Pour détourner mon regard et essuyer ma joue en douce, je jette un coup d’œil à mon terminal. ‘Chier.

— Yaya ! Y a la Martine qui veut te rencontrer, on a rendez-vous dans une heure.

— C’est qui ? C’est la patronne ? Une résidente ?

— Non, c’est leur sous-fifre, elle sert d’intermédiaire entre les résidents et les trimards comme nous. On croise jamais les vrais résidents. En tout cas on peut se poser un moment ici, on est tranquilles.

— C’est quoi « ici » ?

— Coco appelait ça des « niches », moi je dis « salle pirate », répond Splint, c’est les gens qui ont miné les tunnels qui les ont creusées en douce, elles ne sont même pas sur les plans, les seuls angles morts du complexe.

— C’est pas les seuls angles morts, j’ajoute, mais c’est sûr que c’est nos espaces de liberté ici… Ça laisse la place de glander, ou de faire la perruque…

— C’est quoi « la perruque » ? ‘Faites un peu chier avec vos mots à la con toutes les deux phrases !

J’allais répondre, mais Splint me devance.

— Tu sais que les bâtards là haut m’ont piqué mon vélo quand je suis arrivé ? Du sur mesure, fait main et tout ça, ils ont roulé dessus ces ordures…

— Ouais, j’me rappelle.
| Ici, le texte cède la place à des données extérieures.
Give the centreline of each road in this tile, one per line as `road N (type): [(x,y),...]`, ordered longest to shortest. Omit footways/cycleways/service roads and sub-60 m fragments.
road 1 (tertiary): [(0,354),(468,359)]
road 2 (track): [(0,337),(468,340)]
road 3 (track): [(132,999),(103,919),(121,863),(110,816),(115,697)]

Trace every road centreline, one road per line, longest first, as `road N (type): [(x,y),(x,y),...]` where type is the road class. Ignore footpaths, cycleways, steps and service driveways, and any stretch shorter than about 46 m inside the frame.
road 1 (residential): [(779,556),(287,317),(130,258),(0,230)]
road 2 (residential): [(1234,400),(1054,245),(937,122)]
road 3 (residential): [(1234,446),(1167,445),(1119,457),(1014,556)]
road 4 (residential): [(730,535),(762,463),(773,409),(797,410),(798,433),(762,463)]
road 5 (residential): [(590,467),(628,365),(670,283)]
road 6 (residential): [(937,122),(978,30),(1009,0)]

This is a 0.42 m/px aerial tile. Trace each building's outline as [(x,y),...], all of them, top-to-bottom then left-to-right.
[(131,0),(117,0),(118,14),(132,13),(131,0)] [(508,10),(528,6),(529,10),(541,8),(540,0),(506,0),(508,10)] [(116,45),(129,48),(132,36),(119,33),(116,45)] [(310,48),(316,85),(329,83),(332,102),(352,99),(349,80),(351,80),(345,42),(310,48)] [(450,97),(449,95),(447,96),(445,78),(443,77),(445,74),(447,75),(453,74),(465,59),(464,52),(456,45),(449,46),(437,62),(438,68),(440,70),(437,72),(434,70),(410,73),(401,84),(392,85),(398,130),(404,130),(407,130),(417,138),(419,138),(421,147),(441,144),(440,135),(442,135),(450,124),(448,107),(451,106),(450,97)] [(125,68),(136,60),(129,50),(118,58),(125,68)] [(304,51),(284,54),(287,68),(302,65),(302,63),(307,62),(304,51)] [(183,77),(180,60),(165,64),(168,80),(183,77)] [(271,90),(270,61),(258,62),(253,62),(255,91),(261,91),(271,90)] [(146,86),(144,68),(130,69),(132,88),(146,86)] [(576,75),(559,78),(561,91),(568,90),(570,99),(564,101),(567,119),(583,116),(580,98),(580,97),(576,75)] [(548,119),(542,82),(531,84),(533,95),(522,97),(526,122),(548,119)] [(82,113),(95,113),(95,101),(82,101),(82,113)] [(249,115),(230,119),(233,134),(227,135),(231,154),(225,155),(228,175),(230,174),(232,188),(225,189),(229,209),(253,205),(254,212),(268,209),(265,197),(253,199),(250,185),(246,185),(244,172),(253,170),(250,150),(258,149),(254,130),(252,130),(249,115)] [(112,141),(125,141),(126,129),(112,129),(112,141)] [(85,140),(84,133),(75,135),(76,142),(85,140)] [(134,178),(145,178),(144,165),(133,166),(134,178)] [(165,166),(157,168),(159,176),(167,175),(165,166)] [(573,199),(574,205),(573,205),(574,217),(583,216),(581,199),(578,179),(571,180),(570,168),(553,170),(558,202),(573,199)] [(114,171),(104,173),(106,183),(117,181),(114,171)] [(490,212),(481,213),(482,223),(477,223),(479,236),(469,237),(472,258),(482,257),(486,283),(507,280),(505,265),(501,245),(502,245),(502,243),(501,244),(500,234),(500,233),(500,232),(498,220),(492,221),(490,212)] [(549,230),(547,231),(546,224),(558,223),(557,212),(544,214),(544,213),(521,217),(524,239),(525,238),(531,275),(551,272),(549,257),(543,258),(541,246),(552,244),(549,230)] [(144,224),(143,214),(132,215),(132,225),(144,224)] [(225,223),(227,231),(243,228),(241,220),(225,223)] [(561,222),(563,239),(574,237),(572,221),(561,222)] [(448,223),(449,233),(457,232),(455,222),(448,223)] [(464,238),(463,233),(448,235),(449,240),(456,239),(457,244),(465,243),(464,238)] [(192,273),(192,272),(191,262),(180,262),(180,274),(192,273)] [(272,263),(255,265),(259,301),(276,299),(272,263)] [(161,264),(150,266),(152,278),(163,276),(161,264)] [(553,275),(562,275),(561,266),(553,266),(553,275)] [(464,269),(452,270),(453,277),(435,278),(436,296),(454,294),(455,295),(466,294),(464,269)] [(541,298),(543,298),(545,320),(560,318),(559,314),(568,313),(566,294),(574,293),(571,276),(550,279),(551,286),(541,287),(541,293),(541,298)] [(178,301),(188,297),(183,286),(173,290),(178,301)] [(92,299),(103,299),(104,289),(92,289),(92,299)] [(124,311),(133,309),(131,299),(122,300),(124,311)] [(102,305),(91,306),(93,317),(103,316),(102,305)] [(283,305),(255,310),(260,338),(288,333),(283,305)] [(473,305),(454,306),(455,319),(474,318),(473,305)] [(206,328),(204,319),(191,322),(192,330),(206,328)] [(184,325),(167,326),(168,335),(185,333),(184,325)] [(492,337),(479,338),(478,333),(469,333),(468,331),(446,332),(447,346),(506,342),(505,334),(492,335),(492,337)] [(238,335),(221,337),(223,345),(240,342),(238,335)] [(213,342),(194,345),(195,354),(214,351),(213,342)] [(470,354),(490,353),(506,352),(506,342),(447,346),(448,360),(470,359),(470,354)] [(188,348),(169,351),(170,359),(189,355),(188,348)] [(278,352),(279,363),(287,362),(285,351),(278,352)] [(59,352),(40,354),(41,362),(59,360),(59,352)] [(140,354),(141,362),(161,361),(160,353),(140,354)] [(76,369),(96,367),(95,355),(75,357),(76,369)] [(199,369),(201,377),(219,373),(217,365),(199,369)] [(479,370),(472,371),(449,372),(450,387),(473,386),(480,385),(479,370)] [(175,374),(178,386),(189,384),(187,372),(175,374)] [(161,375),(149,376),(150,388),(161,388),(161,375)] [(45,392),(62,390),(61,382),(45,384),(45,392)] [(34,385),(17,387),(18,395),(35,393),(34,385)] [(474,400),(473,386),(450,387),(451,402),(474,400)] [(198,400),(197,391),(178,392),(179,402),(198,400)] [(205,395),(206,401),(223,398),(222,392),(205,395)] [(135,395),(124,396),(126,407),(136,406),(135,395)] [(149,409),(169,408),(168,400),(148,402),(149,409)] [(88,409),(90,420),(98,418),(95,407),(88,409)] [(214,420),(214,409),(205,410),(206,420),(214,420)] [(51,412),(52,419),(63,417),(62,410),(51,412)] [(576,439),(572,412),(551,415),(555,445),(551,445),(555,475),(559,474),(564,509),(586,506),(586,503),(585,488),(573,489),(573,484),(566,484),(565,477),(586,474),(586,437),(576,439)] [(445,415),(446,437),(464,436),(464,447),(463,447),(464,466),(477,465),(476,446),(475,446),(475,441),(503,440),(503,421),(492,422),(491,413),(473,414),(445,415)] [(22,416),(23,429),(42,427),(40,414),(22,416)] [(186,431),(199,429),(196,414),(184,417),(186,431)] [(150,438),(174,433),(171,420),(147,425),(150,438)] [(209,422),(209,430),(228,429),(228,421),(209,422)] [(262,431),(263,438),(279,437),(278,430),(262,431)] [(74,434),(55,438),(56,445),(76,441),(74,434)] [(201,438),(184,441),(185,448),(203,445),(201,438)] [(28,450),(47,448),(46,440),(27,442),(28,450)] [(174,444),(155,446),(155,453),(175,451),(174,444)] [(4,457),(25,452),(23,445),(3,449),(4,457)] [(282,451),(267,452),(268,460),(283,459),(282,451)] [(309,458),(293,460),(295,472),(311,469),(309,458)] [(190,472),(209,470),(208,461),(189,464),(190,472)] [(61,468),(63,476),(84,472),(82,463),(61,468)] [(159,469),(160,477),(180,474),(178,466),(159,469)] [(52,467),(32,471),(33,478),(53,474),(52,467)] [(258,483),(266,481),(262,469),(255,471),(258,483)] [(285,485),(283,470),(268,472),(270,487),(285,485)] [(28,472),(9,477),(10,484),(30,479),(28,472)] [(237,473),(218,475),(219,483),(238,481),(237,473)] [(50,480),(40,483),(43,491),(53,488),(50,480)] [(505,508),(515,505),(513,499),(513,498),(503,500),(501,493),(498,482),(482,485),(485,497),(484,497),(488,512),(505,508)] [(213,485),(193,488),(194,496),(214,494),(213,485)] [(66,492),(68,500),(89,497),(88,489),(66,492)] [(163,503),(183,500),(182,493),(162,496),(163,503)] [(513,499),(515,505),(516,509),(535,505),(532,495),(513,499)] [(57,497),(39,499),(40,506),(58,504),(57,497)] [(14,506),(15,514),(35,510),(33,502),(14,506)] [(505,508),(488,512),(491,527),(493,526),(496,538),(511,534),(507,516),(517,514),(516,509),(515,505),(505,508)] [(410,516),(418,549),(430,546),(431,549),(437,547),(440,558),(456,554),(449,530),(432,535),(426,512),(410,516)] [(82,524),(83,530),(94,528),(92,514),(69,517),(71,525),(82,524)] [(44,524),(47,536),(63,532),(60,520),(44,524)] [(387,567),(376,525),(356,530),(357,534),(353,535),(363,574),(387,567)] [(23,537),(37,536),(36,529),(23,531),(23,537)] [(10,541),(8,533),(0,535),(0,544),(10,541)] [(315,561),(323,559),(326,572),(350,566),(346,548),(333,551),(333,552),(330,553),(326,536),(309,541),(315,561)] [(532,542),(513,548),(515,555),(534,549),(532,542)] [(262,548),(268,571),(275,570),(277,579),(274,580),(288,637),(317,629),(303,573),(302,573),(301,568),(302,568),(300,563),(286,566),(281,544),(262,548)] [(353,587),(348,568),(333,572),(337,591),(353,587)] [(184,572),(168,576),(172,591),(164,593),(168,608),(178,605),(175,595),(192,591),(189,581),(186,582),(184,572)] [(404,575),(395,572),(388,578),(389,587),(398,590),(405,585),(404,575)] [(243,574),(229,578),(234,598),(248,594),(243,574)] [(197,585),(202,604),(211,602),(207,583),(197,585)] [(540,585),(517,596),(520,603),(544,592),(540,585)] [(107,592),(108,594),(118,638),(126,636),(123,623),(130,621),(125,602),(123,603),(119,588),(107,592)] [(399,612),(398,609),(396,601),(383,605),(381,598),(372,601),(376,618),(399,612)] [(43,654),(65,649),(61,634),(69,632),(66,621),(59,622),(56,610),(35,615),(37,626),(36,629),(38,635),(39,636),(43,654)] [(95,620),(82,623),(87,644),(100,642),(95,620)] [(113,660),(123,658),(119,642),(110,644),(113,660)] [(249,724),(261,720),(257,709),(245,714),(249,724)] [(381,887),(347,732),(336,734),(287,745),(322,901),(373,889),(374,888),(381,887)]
Du coup tu l’as réparé ici ?

— Nan, ils l’ont fourgué au cargo-décharge ces connards… J’en ai reconstruit un de zéro !

— La « perruque », Splint.

— Ah oui, « faire la perruque », c’est quand tu détourne les ressources de la boîte pour toi, sur ton temps de travail, genre pour construire un vélo.
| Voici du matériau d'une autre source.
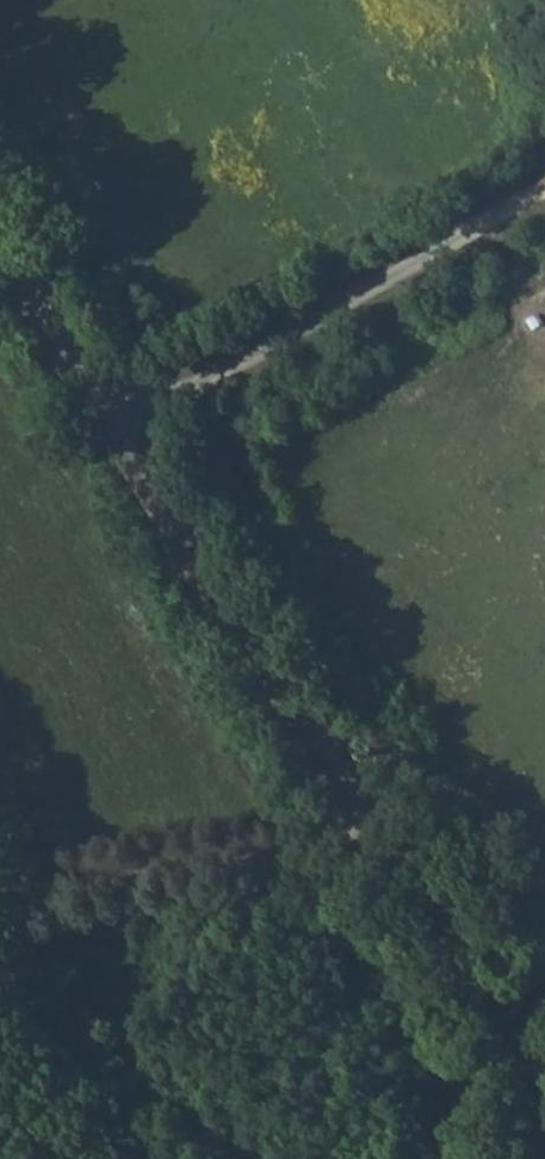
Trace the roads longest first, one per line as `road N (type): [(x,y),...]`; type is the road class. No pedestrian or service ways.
road 1 (unclassified): [(544,186),(114,409)]
road 2 (unclassified): [(114,409),(348,770),(363,809)]
road 3 (track): [(0,924),(319,865),(350,847),(363,809)]
road 4 (unclassified): [(0,234),(114,409)]

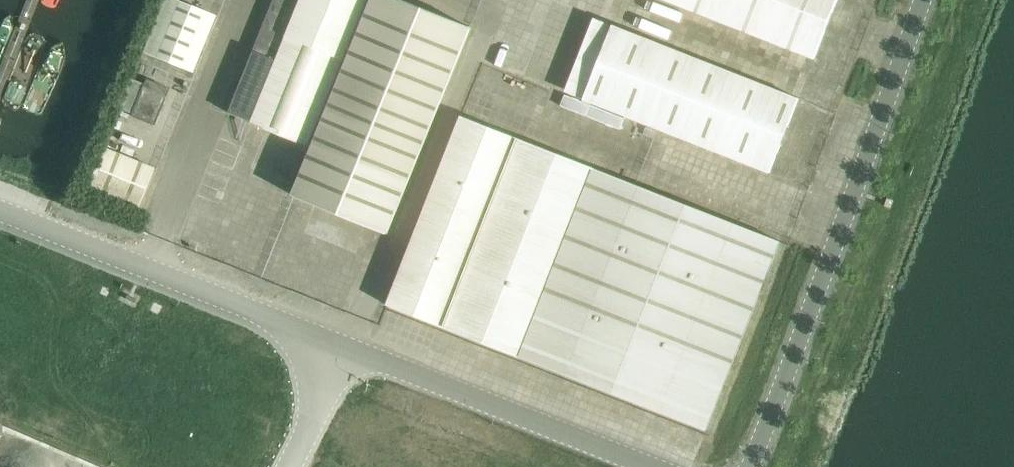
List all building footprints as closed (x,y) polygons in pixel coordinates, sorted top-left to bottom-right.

Il a un sourire tellement large que son joint lui tombe des lèvres, il fait vraiment trop le fier, le merdeux…

— C’est comme du sabotage en fait ?

— Pas tout à fait, le but du sabotage, c’est essayer de bloquer ou ralentir la production, de nuire à la boîte, quoi. Là, le but c’est, pour l’ouvrier, de se réapproprier son temps, de de s’émanciper aux frais du patron.

— Dis donc, je m’énerve. J’t’ai dit que j’ai besoin d’un peu de temps avant de parler de Coco et là tu me fais des citations dans le texte !
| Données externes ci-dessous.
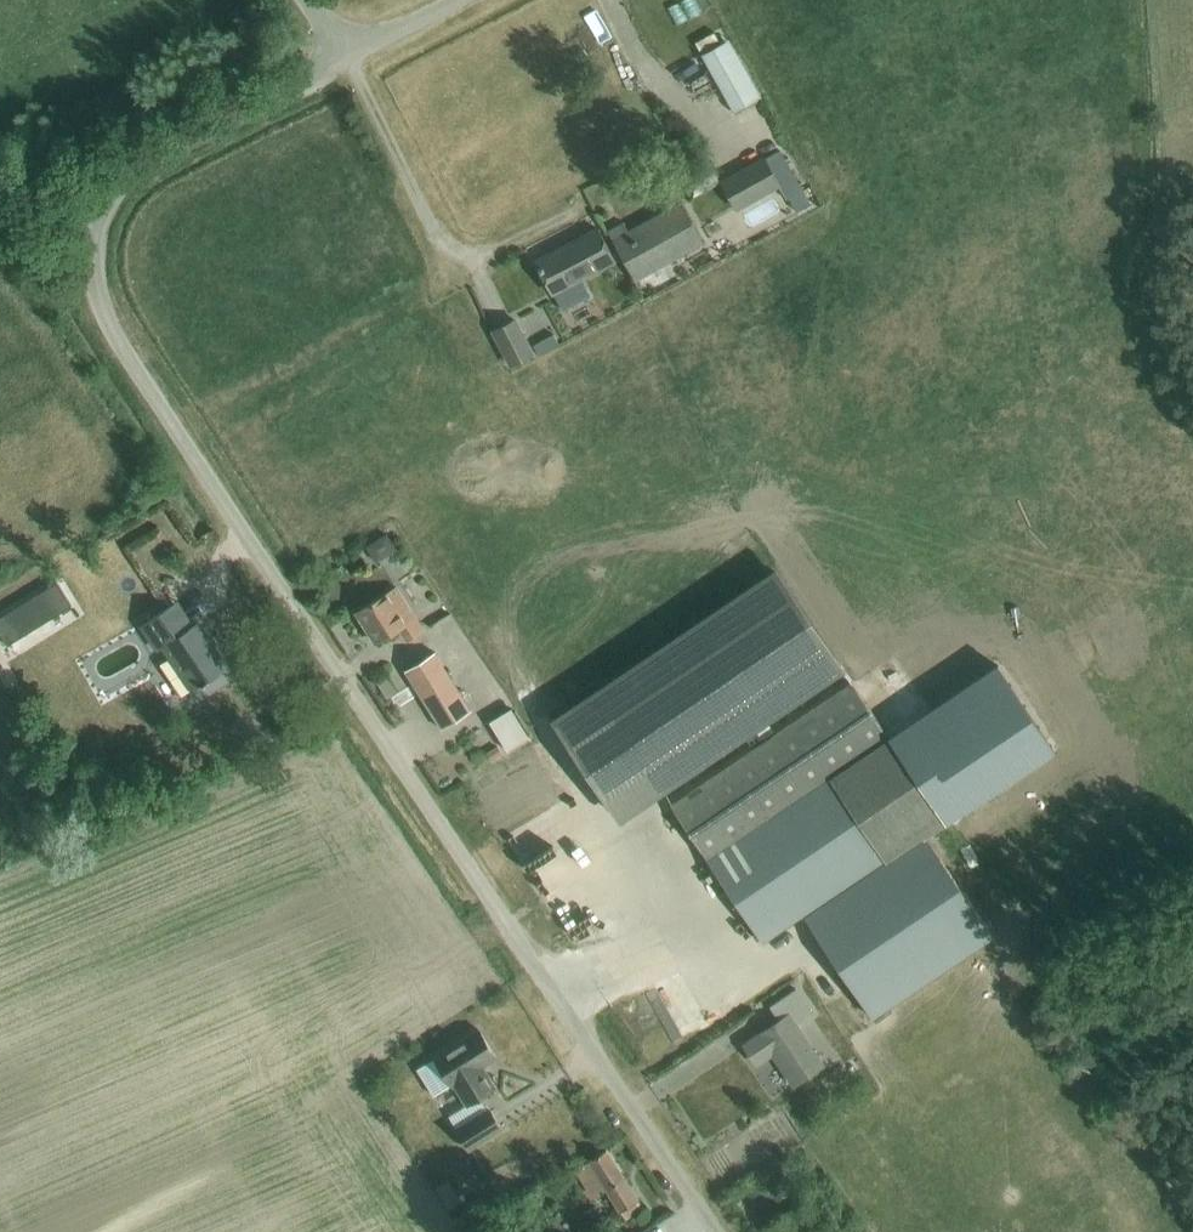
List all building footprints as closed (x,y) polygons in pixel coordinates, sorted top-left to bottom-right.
[(705,14),(700,0),(672,0),(680,22),(705,14)] [(605,3),(587,11),(602,43),(620,34),(605,3)] [(705,56),(736,113),(764,98),(733,40),(705,56)] [(285,47),(294,62),(303,57),(294,42),(285,47)] [(737,208),(779,185),(795,213),(813,203),(783,149),(722,183),(737,208)] [(614,241),(635,279),(702,242),(681,204),(614,241)] [(535,262),(552,294),(615,260),(598,229),(535,262)] [(494,332),(512,366),(533,355),(515,320),(494,332)] [(544,351),(565,344),(561,331),(540,338),(544,351)] [(844,669),(776,568),(552,718),(596,783),(638,755),(662,790),(844,669)] [(0,617),(0,634),(7,646),(72,606),(57,582),(0,617)] [(372,603),(356,613),(375,643),(399,628),(407,640),(423,630),(396,587),(372,603)] [(207,680),(226,667),(196,623),(186,630),(170,606),(141,625),(158,650),(165,646),(194,689),(201,684),(203,687),(209,683),(207,680)] [(435,652),(405,671),(442,730),(472,711),(435,652)] [(671,804),(708,859),(763,941),(803,914),(872,1018),(993,936),(926,836),(946,822),(852,683),(671,804)] [(514,749),(538,734),(519,703),(495,717),(514,749)] [(796,989),(769,1006),(779,1021),(744,1045),(757,1063),(772,1053),(794,1085),(822,1065),(795,1024),(812,1013),(796,989)] [(436,1059),(419,1069),(434,1094),(451,1083),(453,1086),(454,1085),(467,1105),(496,1087),(483,1067),(497,1058),(479,1029),(434,1056),(436,1059)] [(482,1096),(450,1116),(457,1128),(456,1129),(469,1150),(502,1129),(489,1108),(482,1096)] [(605,1188),(625,1219),(644,1207),(606,1148),(574,1169),(583,1183),(579,1186),(587,1199),(605,1188)] [(455,1206),(467,1199),(454,1176),(442,1182),(455,1206)] [(787,1215),(770,1227),(773,1231),(799,1231),(787,1215)]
— Sorry Fredo. Le vieux me manque tellement t’sais… J’ai envie de tout cramer !

Moi j’ai plutôt envie de tout casser en chialant, et j’ai peur que ça déborde, alors je me lève, et je jette un œil au planning sur le mur. Ouais, à l’ancienne : c’est pour pas que QP sache à quoi on occupe nos journées.

— Mais t’as le temps de faire le boulot de maintenance et faire ton vélo et tout ?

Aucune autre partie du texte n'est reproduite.